Exercise description:
Copy task. Retype the whole listing exactly, omitting any picture in it.

Listed entries:
↓↓↓
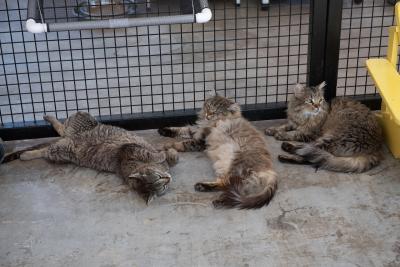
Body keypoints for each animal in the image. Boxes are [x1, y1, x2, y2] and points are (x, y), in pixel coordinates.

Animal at [3, 112, 178, 204]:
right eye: (159, 179)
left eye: (163, 186)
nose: (168, 179)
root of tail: (70, 138)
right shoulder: (128, 149)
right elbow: (153, 154)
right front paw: (164, 153)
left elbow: (171, 159)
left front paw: (171, 154)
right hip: (76, 126)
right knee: (57, 134)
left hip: (62, 150)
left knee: (55, 138)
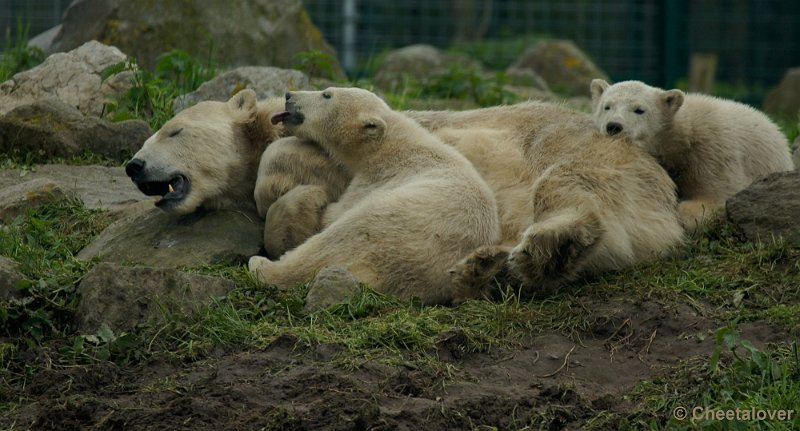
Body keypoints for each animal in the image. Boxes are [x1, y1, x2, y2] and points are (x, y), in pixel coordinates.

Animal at [250, 87, 500, 304]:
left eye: (327, 94)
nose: (289, 95)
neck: (391, 143)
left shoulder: (378, 177)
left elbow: (334, 214)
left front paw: (312, 195)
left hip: (392, 224)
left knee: (334, 242)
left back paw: (264, 265)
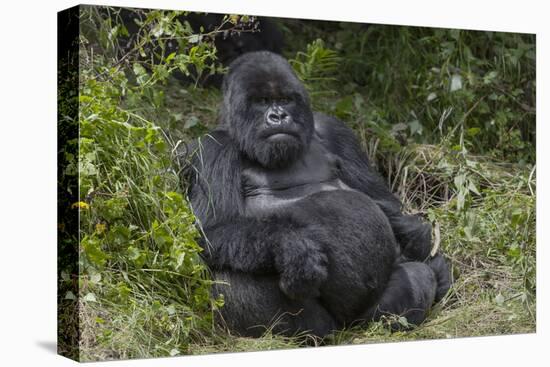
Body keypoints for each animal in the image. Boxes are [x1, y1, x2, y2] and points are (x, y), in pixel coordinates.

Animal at [184, 51, 452, 340]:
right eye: (262, 102)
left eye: (285, 100)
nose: (279, 116)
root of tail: (346, 326)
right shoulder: (213, 149)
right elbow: (209, 230)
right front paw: (293, 248)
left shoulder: (335, 131)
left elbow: (383, 201)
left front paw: (417, 238)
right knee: (230, 276)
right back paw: (312, 334)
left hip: (365, 314)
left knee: (418, 276)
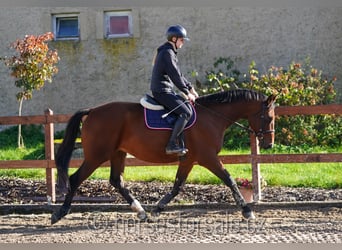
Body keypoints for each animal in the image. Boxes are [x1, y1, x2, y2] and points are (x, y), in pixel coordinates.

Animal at [50, 89, 276, 225]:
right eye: (268, 118)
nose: (269, 144)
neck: (212, 117)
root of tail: (92, 111)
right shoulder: (208, 157)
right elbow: (229, 180)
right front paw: (247, 211)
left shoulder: (189, 160)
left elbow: (177, 186)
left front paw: (157, 209)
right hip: (97, 155)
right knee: (75, 178)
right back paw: (59, 213)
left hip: (117, 153)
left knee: (116, 180)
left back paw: (140, 211)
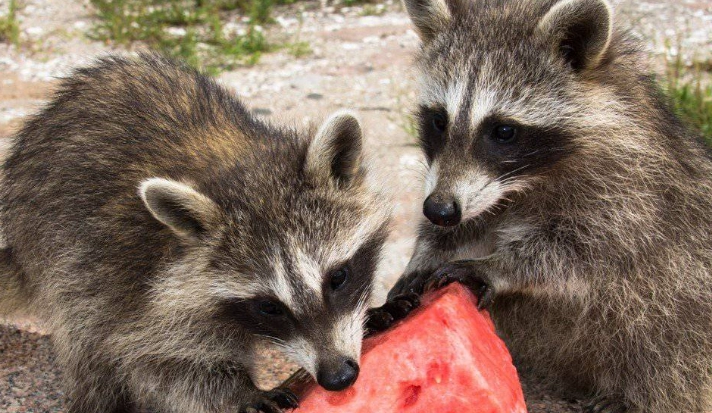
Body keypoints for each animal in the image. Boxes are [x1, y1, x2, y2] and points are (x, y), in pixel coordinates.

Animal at [0, 54, 413, 413]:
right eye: (269, 307)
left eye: (338, 277)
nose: (338, 377)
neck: (241, 165)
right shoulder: (145, 293)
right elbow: (159, 364)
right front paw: (241, 393)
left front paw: (371, 311)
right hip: (58, 255)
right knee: (88, 348)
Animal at [389, 0, 712, 412]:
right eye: (438, 121)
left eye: (503, 131)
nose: (439, 211)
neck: (524, 183)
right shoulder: (477, 192)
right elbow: (467, 223)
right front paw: (425, 251)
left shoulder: (631, 194)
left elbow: (579, 253)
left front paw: (498, 265)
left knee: (667, 341)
↑↑↑
The answer:
Body keypoints for each animal in the image. Boxes are [x1, y1, x2, y2] and points are (x, y), in pixel coordinates.

Animal at [3, 112, 178, 204]:
right eye: (159, 179)
left eye: (163, 186)
nose: (168, 179)
root of tail: (70, 138)
right shoulder: (128, 149)
right elbow: (153, 154)
right front paw: (164, 153)
left elbow: (171, 159)
left front paw: (171, 154)
right hip: (76, 126)
right knee: (57, 134)
left hip: (62, 150)
left knee: (55, 138)
Body keypoints for each animal in the image. Boxes are [x1, y1, x2, y2] and points are (x, y), in pixel coordinates.

Animal at [250, 87, 500, 304]:
left eye: (327, 94)
nose: (289, 95)
neck: (391, 143)
left shoulder: (378, 177)
left elbow: (334, 214)
left front paw: (312, 195)
left hip: (392, 224)
left knee: (334, 242)
left back paw: (264, 265)
Body keypoints for each animal in the image. Boxes are [x1, y1, x2, y2] and points are (x, y), in pixel coordinates.

Animal at [184, 51, 452, 340]:
right eye: (262, 102)
left eye: (285, 100)
nose: (279, 116)
root of tail: (346, 326)
right shoulder: (213, 149)
right elbow: (209, 230)
right front paw: (293, 248)
left shoulder: (335, 131)
left elbow: (383, 201)
left front paw: (417, 238)
right knee: (230, 276)
right back paw: (312, 334)
left hip: (365, 314)
left knee: (418, 276)
Body keypoints for each animal in the image. Boxes are [x1, y1, x2, y2] and points are (x, y), in pixel coordinates.

Animal at [50, 89, 276, 225]:
right eye: (268, 118)
nose: (269, 144)
neck: (212, 117)
root of tail: (92, 111)
right shoulder: (208, 157)
right elbow: (229, 180)
right front paw: (247, 211)
left shoulder: (189, 160)
left elbow: (177, 186)
left front paw: (157, 209)
right hip: (97, 155)
right knee: (75, 178)
right back paw: (59, 213)
left hip: (117, 153)
left knee: (116, 180)
left back paw: (140, 211)
Body keypoints for each animal in the image. Boxes are [x1, y1, x2, y2] and points are (x, y), in pixel coordinates.

Animal at [0, 54, 413, 413]:
right eye: (269, 307)
left eye: (338, 277)
nose: (338, 377)
neck: (241, 165)
right shoulder: (145, 293)
right elbow: (159, 364)
right front paw: (241, 393)
left front paw: (371, 311)
right hip: (58, 255)
right knee: (88, 348)
Animal at [389, 0, 712, 412]:
right eye: (438, 121)
left eye: (503, 131)
nose: (439, 211)
neck: (524, 183)
right shoulder: (477, 192)
right elbow: (467, 223)
right front paw: (425, 251)
left shoulder: (631, 194)
left elbow: (579, 253)
left front paw: (498, 265)
left knee: (667, 341)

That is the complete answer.